Nvidia RTX 4060 Arrives on Steam Survey, Matching RX 7000 Market Share

With the month of September well underway, Steam’s Hardware Survey has been updated with data from the month of August. The most noteworthy change in the latest report is the appearance of Nvidia’s RTX 4060, one of the best graphics cards based on its reasonable $299 asking price.

For its debut on the Steam survey, the RTX 4060’s market share is a pretty decent 0.23%. That may not sound like a lot, but that’s the exact same market share as AMD’s Radeon RX 7900 XTX that launched a full seven months before the RTX 4060. Despite widespread concerns with the 128-bit interface and 8GB of VRAM, it appears the RTX 4060 is already gaining traction among Steam gamers.

This isn’t surprising, given that the GeForce RTX 4060 is arguably one of Nvidia’s most cost-effective RTX 40 series graphics cards to date. In our review of the card, we highlighted its good price-to-performance ratio, offering 22% better performance than its predecessor (the RTX 3060 12GB) for $30 cheaper — $299 vs $239. It’s not perfect, offering one of the lowest generational performance uplifts of any 60-class card, and just 8GB of VRAM — vs 12GB on the 3060. However, the RTX 4060 is the only RTX 40 series graphics card to cost less than its predecessor.

(Image credit: Valve)

For better or for worse, Nvidia’s RTX 4060 is arguably the one of the best budget options among current graphics cards, particularly for gamers who prefer to stay in the Nvidia ecosystem.

Another interesting point of reference is that the previous generation RTX 3060, which now reigns as the most popular GPU on Steam (counting both desktop and laptop GPUs), debuted on the survey two months after it launched in February 2021, with a market share of 0.17%. By that metric, Nvidia is already ahead of where it was last time.

Besides the addition of the RTX 4060, the August update shows Nvidia’s entire RTX-40 series market share among Steam gamers at 5.66%, including mobile GPU variants. That’s a 1.94% net increase in just one month, or alternatively a 52% relative improvement. While just under six percent of the entire Steam survey might not seem like a huge number, it does show that adoption of Nvidia’s latest generation Ada Lovelace architecture is proceeding at a decent rate. At the same ten months after the RTX 30-series launch, those GPUs comprised 4.35% of the Steam survey.

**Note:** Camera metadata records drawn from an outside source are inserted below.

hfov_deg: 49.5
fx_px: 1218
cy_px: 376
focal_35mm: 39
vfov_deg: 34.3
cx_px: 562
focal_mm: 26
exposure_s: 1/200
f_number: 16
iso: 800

AMD’s market share meanwhile continues to look rather poor. Some of that may simply be Valve failing to pull out data on certain GPUs (only the RX 7900 XTX shows up on the survey), which puts RDNA 3 at 0.23% total. The previous generation RX 6000-series total market share isn’t great either, consisting of 2.95% for the August survey, including mobile GPUs.

ASRock RX 7800 XT Steel Legend

AMD’s RX 7800 XT just launched; how long until it makes the Steam HW survey? (Image credit: ASRock)

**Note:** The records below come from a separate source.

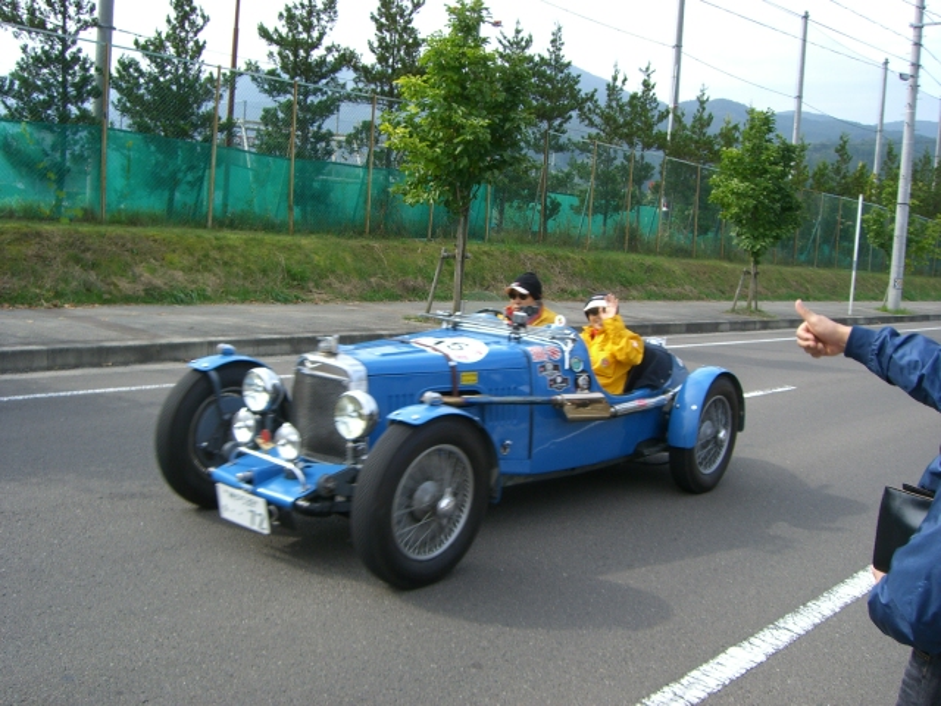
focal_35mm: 38
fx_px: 1033
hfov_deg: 49.0
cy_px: 353
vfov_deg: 37.7
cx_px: 470
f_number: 4.3
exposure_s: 1/200
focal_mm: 6.2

These figures really show how much more popular Nvidia’s GPUs are, no matter how competitive AMD’s GPUs may be, or how poorly the cards might be received by reviewers and influencers. Part of the gap also stems from the fact that AMD’s discrete GPU laptop market share (i.e., not counting integrated solutions) is extremely low.

While AMD’s RDNA 3 graphics cards barely show up in the latest survey, we’ll have to see what happens in the coming months. Hopefully Valve will break out data on the RX 7900 XT, RX 7900 GRE, RX 7600, and now the new RX 7800 XT and 7700 XT that just launched. It will obviously take time for those last two to appear on Steam’s survey, but we suspect there are a reasonable number of 7900 XT and 7600 cards in the hands of gamers now.

Also still MIA: Intel Arc Alchemist. Those have been out for over a year now, at least in some parts of the world. So far, neither the desktop nor mobile Arc variants have made an appearance on the Steam survey, despite nabbing a fairly significant chunk of the global GPU market according to JPR. Maybe all of those Arc GPUs are ending up in business PCs?

Unsurprisingly, the top 10 most popular graphics cards on the Steam hardware survey have barely changed, with the GTX 1650, RTX 3060, GTX 1060, RTX 3060 Laptop GPU, and RTX 2060 making up the top five. The rest of the top ten consists of mostly budget-friendly Nvidia GPUs from the past six years, like the GTX 1050 Ti and RTX 3050.

If the Steam Hardware Survey has taught us anything, it’s that Nvidia’s 60-class cards inevitably make it into the top 10 at some point. That means about 2.5% of the total market, so RTX 4060’s presence will need to grow by an order of magnitude before it can reach the top ten. It will be interesting to see how quickly the RTX 4060 can accomplish that feat.